Ordinarily, when I find such a scene at the start of a story, I tend to expect the story that follows to explore grief... and the character's recovery. But Dulcie's story is full of surprises, and one of the surprises is that it isn't so much an exploration of grief as it is a search for her true home and place in the world.

Her father's death may have set the plot in motion, but it's a plot that concerns itself with Dulcie defining herself in his absence, not about her grief per se. So, it's not the mourning process that Acampora explores but how Dulcie comes to a new understanding of where she belongs.

What's interesting about how Acampora sets up the plot is the way Dulcie, who is literally yanked out of the world that she's known all her life, has to find a way back to what she knows in order to come to a new understanding of herself.

It's her mother who decides that they should start a new life (literally "re-defining" themselves) in California, and who insists that Dulcie leave Connecticut, where she feels most herself (and closest to Dad), and accompany her on the long drive across the country.

To get back home, Dulcie steals Dad's truck from Mom and begins the cross-country journey in reverse on her own. This adventure, along with the life that Dulcie begins to make for herself in Connecticut with her grandfather and an unexpected new friend, is what shapes Dulcie's search for identity.

Throughout this unusual coming-of-age tale Acampora deftly weaves Dulcie's memories of Dad with her insights into her current dilemma with Mom and her concerns about her future, deepening our understanding of her character as the journey unfolds, defining her with each new revelation about what she needs to become herself.

At the start of the story, Dulcie's confused, at sea, unconnected without Dad... and must find a way to connect herself to his memory, as well as to others. The move (and Dad's death) displaces Dulcie's sense of self, stretching her sense of connection with herself and her past, forcing her to ask such soul-searching questions as:

* How does the loss of Dad change who I am?
* And who, exactly, am I?
* And where do I belong now that Dad's gone?

These are questions that any writer might ask his or her characters while exploring their inner lives: Who am I? And how does the loss of someone (or something) that I love change me? And where, ultimately, do I belong?

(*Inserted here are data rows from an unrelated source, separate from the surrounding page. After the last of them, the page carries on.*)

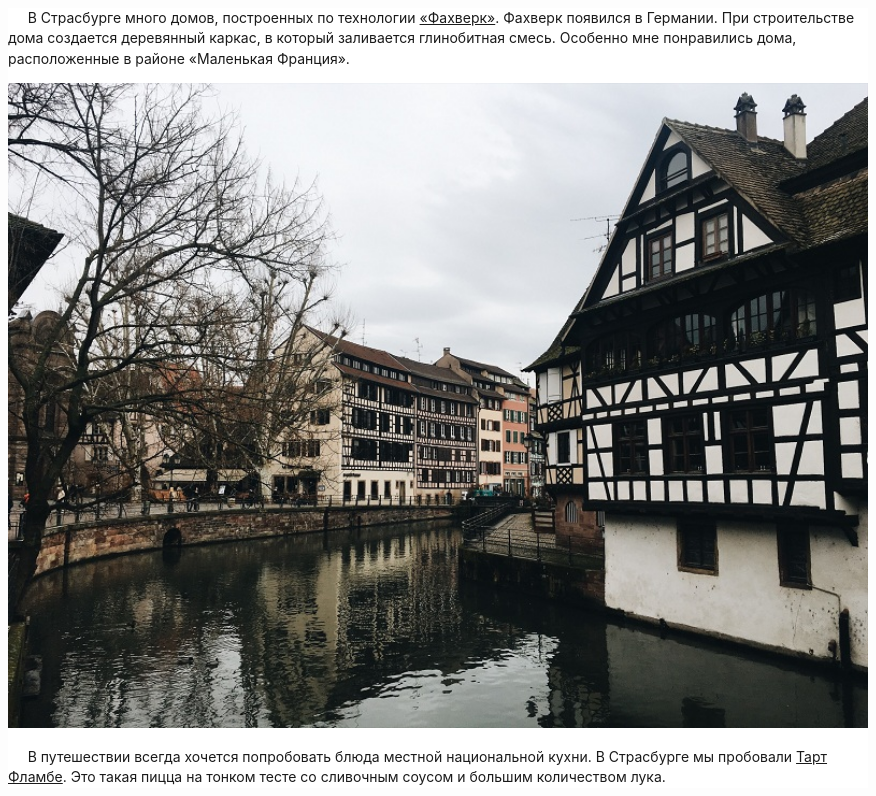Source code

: &nbsp;&nbsp;&nbsp;&nbsp; В Страсбурге много домов, построенных по технологии [«Фахверк»](https://ru.wikipedia.org/wiki/%D0%A4%D0%B0%D1%85%D0%B2%D0%B5%D1%80%D0%BA). Фахверк появился в Германии. При строительстве дома создается деревянный каркас, в который заливается глинобитная смесь. Особенно мне понравились дома, расположенные в районе «Маленькая Франция». 

<center>
<img width="900" src="/assets/img/strasbourg/fah.JPG">
</center>

&nbsp;&nbsp;&nbsp;&nbsp; В путешествии всегда хочется попробовать блюда местной национальной кухни. В Страсбурге мы пробовали [Тарт Фламбе](https://ru.wikipedia.org/wiki/%D0%A2%D0%B0%D1%80%D1%82_%D1%84%D0%BB%D0%B0%D0%BC%D0%B1%D0%B5). Это такая пицца на тонком тесте со сливочным соусом и большим количеством лука. 

<center>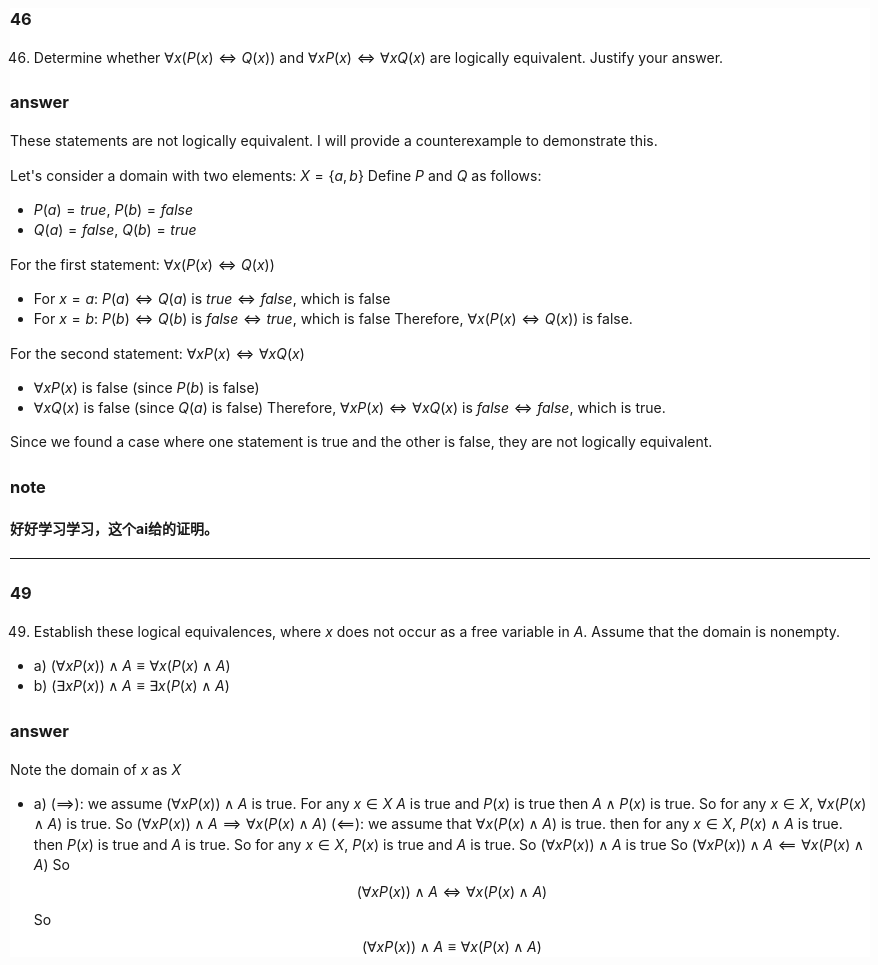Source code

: 
### 46

46. Determine whether $\forall x(P(x) \iff Q(x))$ and $\forall x P(x) \iff \forall x Q(x)$ are logically equivalent. Justify your answer.

### answer

These statements are not logically equivalent. I will provide a counterexample to demonstrate this.

Let's consider a domain with two elements: $X = \{a, b\}$
Define $P$ and $Q$ as follows:
- $P(a) = true$, $P(b) = false$
- $Q(a) = false$, $Q(b) = true$

For the first statement: $\forall x(P(x) \iff Q(x))$
- For $x = a$: $P(a) \iff Q(a)$ is $true \iff false$, which is false
- For $x = b$: $P(b) \iff Q(b)$ is $false \iff true$, which is false
Therefore, $\forall x(P(x) \iff Q(x))$ is false.

For the second statement: $\forall x P(x) \iff \forall x Q(x)$
- $\forall x P(x)$ is false (since $P(b)$ is false)
- $\forall x Q(x)$ is false (since $Q(a)$ is false)
Therefore, $\forall x P(x) \iff \forall x Q(x)$ is $false \iff false$, which is true.

Since we found a case where one statement is true and the other is false, they are not logically equivalent.

### note

#### 好好学习学习，这个ai给的证明。

---

### 49

49. Establish these logical equivalences, where $x$ does not occur as a free variable in $A$. Assume that the domain is nonempty.  
- a) $(\forall x P(x)) \land A \equiv \forall x(P(x) \land A)$ 
- b) $(\exists x P(x)) \land A \equiv \exists x(P(x) \land A)$

### answer

Note the domain of $x$ as $X$

- a)
($\implies$):
we assume $(\forall x P(x)) \land A$ is true.
For any $x \in X$ $A$ is true and $P(x)$ is true
then $A \land P(x)$ is true.
So for any $x \in X$, $\forall x(P(x) \land A)$ is true.
So $(\forall x P(x)) \land A \implies \forall x(P(x) \land A)$
($\impliedby$):
we assume that $\forall x (P(x) \land A)$ is true.
then for any $x \in X$, $P(x) \land A$ is true.
then $P(x)$ is true and $A$ is true.
So for any $x \in X$, $P(x)$ is true and $A$ is true.
So $(\forall x P(x)) \land A$ is true
So $(\forall x P(x)) \land A \impliedby \forall x(P(x) \land A)$ 
So
$$
(\forall x P(x)) \land A \iff \forall x(P(x) \land A)
$$
So
$$
(\forall x P(x)) \land A \equiv \forall x(P(x) \land A)
$$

But by the end of the story all of the invisible lines in Dulcie's life that connect her in mysterious ways come together:
I tilted my head and imagined my nose about even with the Triple J. I stretched out my left hand and pointed toward Mom and Roxanne in California. My right hand held an invisible line that went straight to Frank's house. If my feet were connected to wires, long rays could stretch from me all the way to Sister Clare or to the Kansas Fainting Goat Farm. Somewhere, there was a line to the pink cemetery stones too. All these things were connected to me, and for one brief moment I was at the center of things--my town, my story, my self.
Dulcie's found her place, her self. She may still feel unsure of where all the lines lead, but she can feel them nonetheless:
I thought again about all the lines, real and imaginary, that surrounded me. I was not sure whether they were strands in a giant web or huge broad strokes in a picture so close to my face that I could not see it clearly.
And it's sensing the map of her life as it might unfold along these invisible lines that's enough for her (and the reader) at this moment in her life.

Defining Dulcie is an impressive debut, as well as an excellent novel to study for learning how to develop a character with depth. Take a look. You'll have lots to thank Acampora for.